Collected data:
= Beginning of Section =

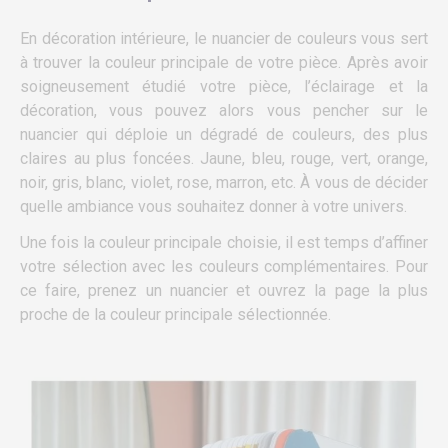
En décoration intérieure, le nuancier de couleurs vous sert
à trouver la couleur principale de votre pièce. Après avoir
soigneusement étudié votre pièce, l’éclairage et la
décoration, vous pouvez alors vous pencher sur le
nuancier qui déploie un dégradé de couleurs, des plus
claires au plus foncées. Jaune, bleu, rouge, vert, orange,
noir, gris, blanc, violet, rose, marron, etc. À vous de décider
quelle ambiance vous souhaitez donner à votre univers.
Une fois la couleur principale choisie, il est temps d’affiner
votre sélection avec les couleurs complémentaires. Pour
ce faire, prenez un nuancier et ouvrez la page la plus
proche de la couleur principale sélectionnée.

= End of Section =

For each line in the entries that contains the string "plus", make a copy.

Solution below.
nuancier qui déploie un dégradé de couleurs, des plus
claires au plus foncées. Jaune, bleu, rouge, vert, orange,
ce faire, prenez un nuancier et ouvrez la page la plus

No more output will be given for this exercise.